Gesundes
Volksempfinden
versus
gesunden
Menschenverstand
Edmund Stoiber hat (ein letztes mal in seiner Eigenschaft als bayerischer Ministerpräsident?) am Aschermittwoch noch mal mit der populistischen Schleuder geschossen. Daß die Türkei nichts in der Europäischen Union verloren hat, wußte er ebenso unter die Beifall gröhlenden CSUler zu bringen, wie – da möcht man ja seiner Meinung sein – daß hierzulande nicht die Scharia gelte, sondern das Grundgesetz. Auch mit seiner Forderung, daß in Bayerns Schul- und Amtsstuben das Kruzifix wieder hängen müsse, versuchte er mit einigem am Bravo – Geschrei seiner Anhänger zu messenden Beifall unter die Leute zu bringen. Worum geht es? Schaun wir mal:
Sapere aude, das Kreuz mit dem von Stoiber gerade wieder aufgewärmten) Kreuz, der Kruzifix-Streit flammt gerade wieder auf. (Aktenzeichen: 1 Bundesverfassungsgericht 1604/97, 1615/97 und1659/97).
Erinnern wir uns: Wir meinen, diese widerwärtig-heuchlerische Kampagne konservativer Politiker und Kirchenfunktionäre gegen gesunden Menschenverstand und das Bundesverfassungsgericht wirft ein derart bezeichnendes Licht auf die intolerante Geisteshaltung dieser gesellschaftlich einflußreichen Gruppierung, daß wir es aufgreifen wollen. Hat sich doch damals der oberste katholische Kirchenfürst Bayerns, Kardinal Wetter, sogar zu einem Vergleich zwischen der Gerichtsentscheidung und der Kirchenpolitik der Nationalsozialisten verstiegen. Damit war Wetter nicht nur wider besseres Wissen infam, er beliebt auch so zu tun, als habe er (wir nicht) das durchaus gute Einvernehmen zwischen Hitler und dem Vatikan vergessen (der Evangelischen Kirche – trotz Hermann Maas und anderer heute wieder als Feigenblatt benutzten mutigen Christen – sei bei dieser Gelegenheit freilich auch gedacht). Vergessen haben alle Stoiber und Wetter offenbar nur allzugern auch, daß die Katholische Kirche bis heute auf der Gültigkeit des 1933 geschlossenen Reichskonkordats besteht, das als einziges völkerrechtliches Abkommen der Nationalsozialisten bis heute Gültigkeit hat.
Verblödungsmechanismen
Bei allem Theater- und Kanzel- und Aschermittwochsdonner wäre es aber völlig (und erfreulicherweise) verfehlt, von einer überwiegenden oder gar einhelligen Kritik an der richtigen und ausgewogenen Entscheidung des Bundesverfassungsgerichtes zu sprechen. Jedoch müssen all jene, die sich der Verblödungsmechanismen von Stoibers und von Gottes Bodenpersonal (was würde wohl der Nazarener zu alledem sagen, dessen Geburtstag wir demnächst mal wieder feiern?) bislang entledigt haben, ihre Positionen noch deutlicher machen, um der formierten Kreuzzugs-Liga Paroli zu bieten. Auch die Drohungen des bundesrepublikanischen Berlusconi gegen einen unbotmäßigen Chefredakteur seines Meinungskonzern konnten die tiefe gesellschaftliche Akzeptanz des Verfassungsprinzips der Trennung von Staat und Kirche nicht verdecken.

--*--

* [Aufgabenstellung] Erweitern Sie den Kommentar zum Kruzifix-Streit um eine Fortsetzung, die unmittelbar an seinen letzten Satz anschließt. Die nachstehende Liste wird für die Bearbeitung nicht benötigt.

* [Bereitgestellte Angaben]

--*--

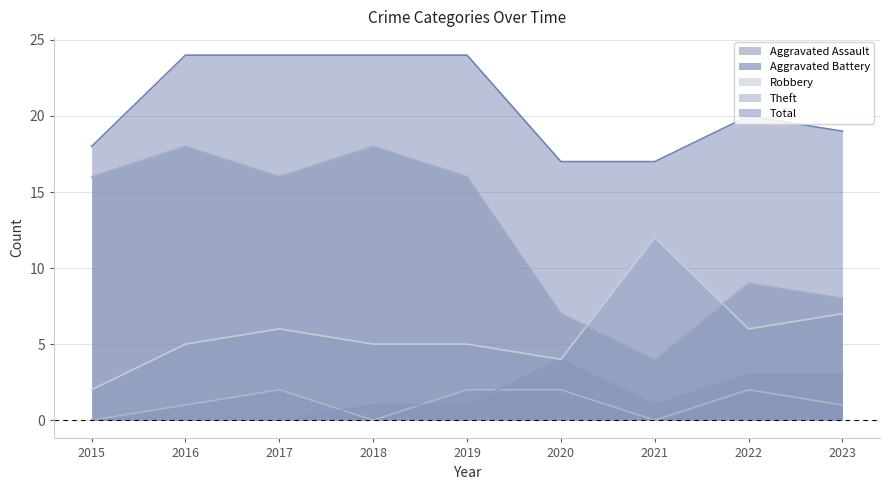

True or false: Aggravated Assault has a value of 1 at 2016.

True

--*--

* [Lösung]
Mord & Totschlag & christliche Toleranz
Mit scheinheiligem und scheindemokratischem Argument des angeblichen Mehrheitswillens werden schon wieder von Kirchenleuten und Politikern diejenigen diffamiert und ausgegrenzt, die nichts anderes wollen, als daß sich Schulbehörden an die Verfassung halten und den Spruch derjenigen Instanz respektieren, die allein zu ihrer authentischen Auslegung befugt ist. Dies in deren Köpfe: „Der Allmächtige beugt das Recht nicht“ (Hiob, 34,12).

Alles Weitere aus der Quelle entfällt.